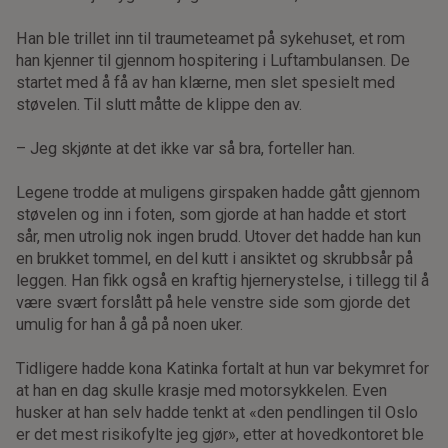
Han ble trillet inn til traumeteamet på sykehuset, et rom
han kjenner til gjennom hospitering i Luftambulansen. De
startet med å få av han klærne, men slet spesielt med
støvelen. Til slutt måtte de klippe den av.
– Jeg skjønte at det ikke var så bra, forteller han.
Legene trodde at muligens girspaken hadde gått gjennom
støvelen og inn i foten, som gjorde at han hadde et stort
sår, men utrolig nok ingen brudd. Utover det hadde han kun
en brukket tommel, en del kutt i ansiktet og skrubbsår på
leggen. Han fikk også en kraftig hjernerystelse, i tillegg til å
være svært forslått på hele venstre side som gjorde det
umulig for han å gå på noen uker.
Tidligere hadde kona Katinka fortalt at hun var bekymret for
at han en dag skulle krasje med motorsykkelen. Even
husker at han selv hadde tenkt at «den pendlingen til Oslo
er det mest risikofylte jeg gjør», etter at hovedkontoret ble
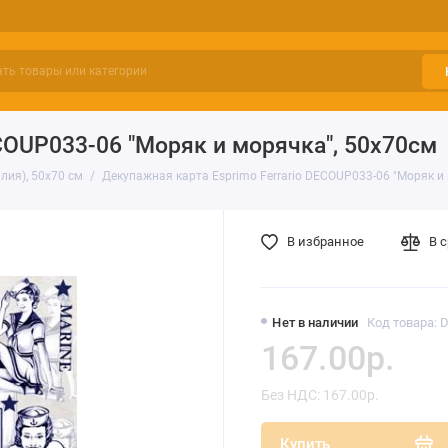
COUP033-06 "Моряк и морячка", 50х70см
лия), 50х70 см
Декупажная карта Esprimo Ferrario DECOUP033-06 "Моряк и
В избранное
В 
Нет в наличии
Код товара: 
167.00р.
Без НДС: 167.00р.
Купить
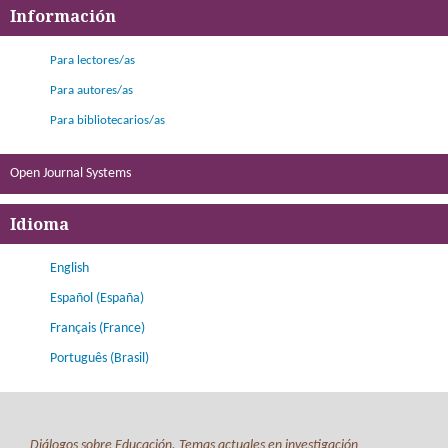
Información
Para lectores/as
Para autores/as
Para bibliotecarios/as
Open Journal Systems
Idioma
English
Español (España)
Français (France)
Português (Brasil)
Diálogos sobre Educación. Temas actuales en investigación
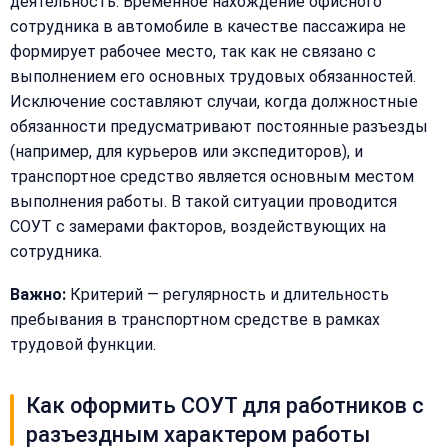
деятельность. Временное нахождение офисного
телефон
сотрудника в автомобиле в качестве пассажира не
—
перезвоним
формирует рабочее место, так как не связано с
Email:
и
выполнением его основных трудовых обязанностей.
рассчитаем
Исключение составляют случаи, когда должностные
стоимость
обязанности предусматривают постоянные разъезды
(например, для курьеров или экспедиторов), и
Сообщение:
Имя:
транспортное средство является основным местом
выполнения работы. В такой ситуации проводится
СОУТ с замерами факторов, воздействующих на
Телефон:
сотрудника.
Важно:
Критерий — регулярность и длительность
+
пребывания в транспортном средстве в рамках
Добавить
Согласен на
комментарий
трудовой функции.
обработку
Согласен на
персональных
обработку
данных
Как оформить СОУТ для работников с
персональных
данных
разъездным характером работы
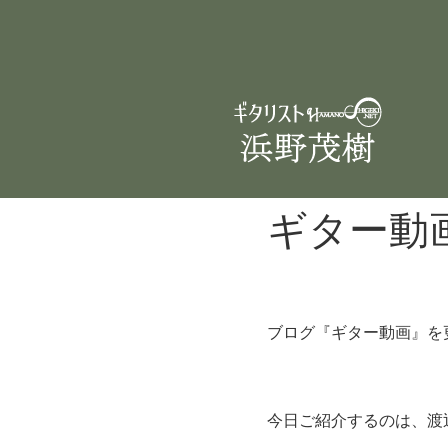
ギター動
ブログ『ギター動画』を
今日ご紹介するのは、渡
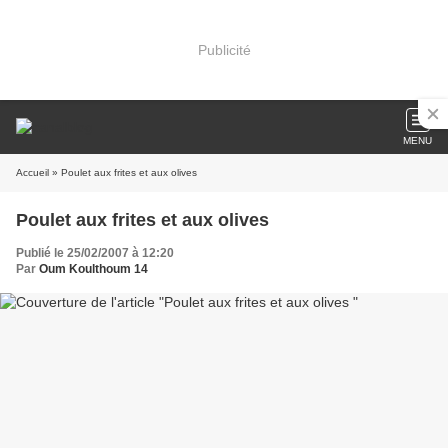
Publicité
MENU
Accueil
» Poulet aux frites et aux olives
Poulet aux frites et aux olives
Publié le 25/02/2007 à 12:20
Par
Oum Koulthoum 14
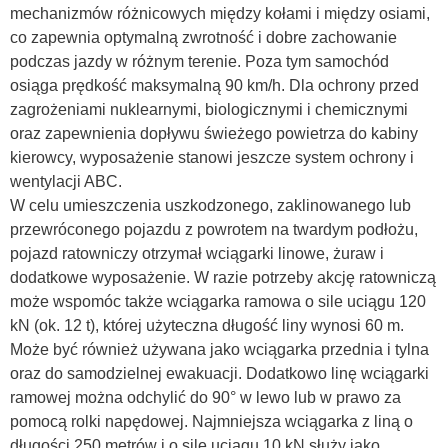
mechanizmów różnicowych między kołami i między osiami,
co zapewnia optymalną zwrotność i dobre zachowanie
podczas jazdy w różnym terenie. Poza tym samochód
osiąga prędkość maksymalną 90 km/h. Dla ochrony przed
zagrożeniami nuklearnymi, biologicznymi i chemicznymi
oraz zapewnienia dopływu świeżego powietrza do kabiny
kierowcy, wyposażenie stanowi jeszcze system ochrony i
wentylacji ABC.
W celu umieszczenia uszkodzonego, zaklinowanego lub
przewróconego pojazdu z powrotem na twardym podłożu,
pojazd ratowniczy otrzymał wciągarki linowe, żuraw i
dodatkowe wyposażenie. W razie potrzeby akcję ratowniczą
może wspomóc także wciągarka ramowa o sile uciągu 120
kN (ok. 12 t), której użyteczna długość liny wynosi 60 m.
Może być również używana jako wciągarka przednia i tylna
oraz do samodzielnej ewakuacji. Dodatkowo linę wciągarki
ramowej można odchylić do 90° w lewo lub w prawo za
pomocą rolki napędowej. Najmniejsza wciągarka z liną o
długości 250 metrów i o sile uciągu 10 kN służy jako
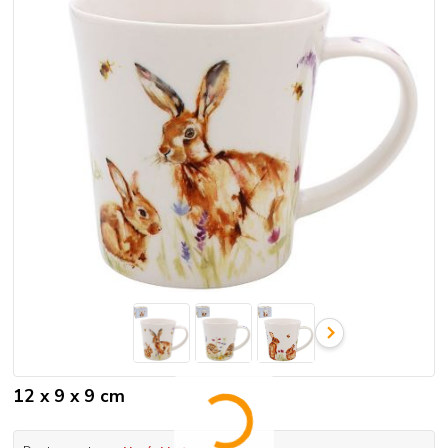
12 x 9 x 9 cm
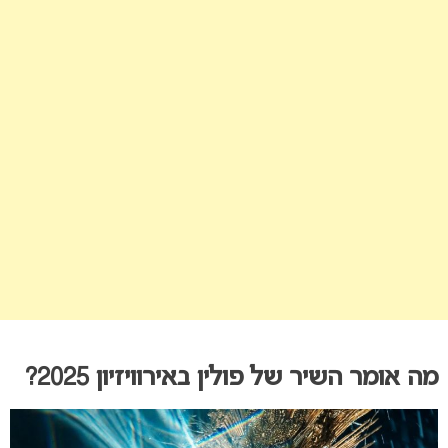
מה אומר השיר של פולין באירוויזיון 2025?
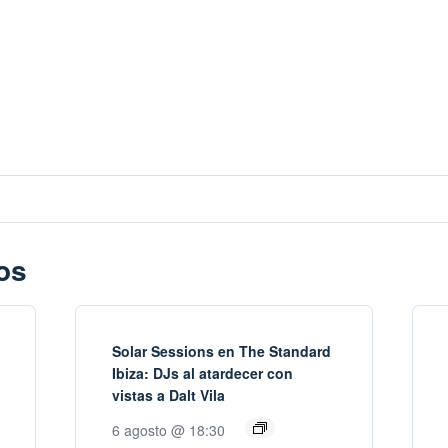
os
Solar Sessions en The Standard
Ibiza: DJs al atardecer con
vistas a Dalt Vila
6 agosto @ 18:30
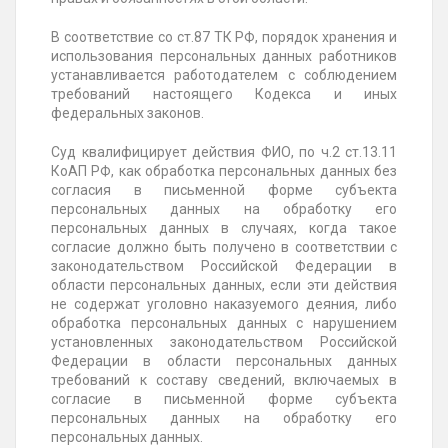
В соответствие со ст.87 ТК РФ, порядок хранения и
использования персональных данных работников
устанавливается работодателем с соблюдением
требований настоящего Кодекса и иных
федеральных законов.
Суд квалифицирует действия ФИО, по ч.2 ст.13.11
КоАП РФ, как обработка персональных данных без
согласия в письменной форме субъекта
персональных данных на обработку его
персональных данных в случаях, когда такое
согласие должно быть получено в соответствии с
законодательством Российской Федерации в
области персональных данных, если эти действия
не содержат уголовно наказуемого деяния, либо
обработка персональных данных с нарушением
установленных законодательством Российской
Федерации в области персональных данных
требований к составу сведений, включаемых в
согласие в письменной форме субъекта
персональных данных на обработку его
персональных данных.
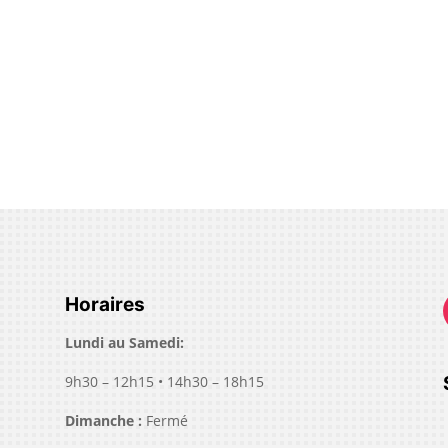
Horaires
Lundi au Samedi
:
9h30 – 12h15 • 14h30 – 18h15
Dimanche
:
Fermé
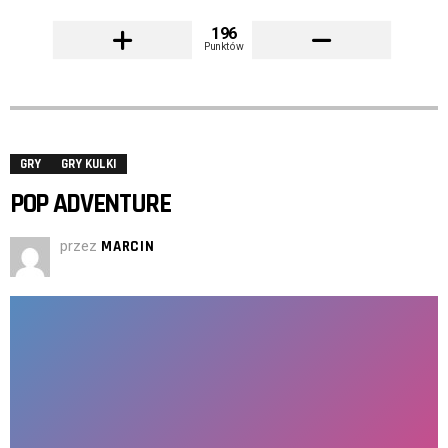
196
Punktów
GRY
GRY KULKI
POP ADVENTURE
przez
MARCIN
============
§ **The problem**
For this exercise, reproduce exactly the lines of the records above from the one with "przewróconego pojazdu z" up to and including the one with "обработка персональных данных с нарушением", without pictures.

§ **Task response**
przewróconego pojazdu z powrotem na twardym podłożu,
pojazd ratowniczy otrzymał wciągarki linowe, żuraw i
dodatkowe wyposażenie. W razie potrzeby akcję ratowniczą
może wspomóc także wciągarka ramowa o sile uciągu 120
kN (ok. 12 t), której użyteczna długość liny wynosi 60 m.
Może być również używana jako wciągarka przednia i tylna
oraz do samodzielnej ewakuacji. Dodatkowo linę wciągarki
ramowej można odchylić do 90° w lewo lub w prawo za
pomocą rolki napędowej. Najmniejsza wciągarka z liną o
długości 250 metrów i o sile uciągu 10 kN służy jako
12 x 9 x 9 cm
מה אומר השיר של פולין באירוויזיון 2025?
os
Solar Sessions en The Standard
Ibiza: DJs al atardecer con
vistas a Dalt Vila
6 agosto @ 18:30
В соответствие со ст.87 ТК РФ, порядок хранения и
использования персональных данных работников
устанавливается работодателем с соблюдением
требований настоящего Кодекса и иных
федеральных законов.
Суд квалифицирует действия ФИО, по ч.2 ст.13.11
КоАП РФ, как обработка персональных данных без
согласия в письменной форме субъекта
персональных данных на обработку его
персональных данных в случаях, когда такое
согласие должно быть получено в соответствии с
законодательством Российской Федерации в
области персональных данных, если эти действия
не содержат уголовно наказуемого деяния, либо
обработка персональных данных с нарушением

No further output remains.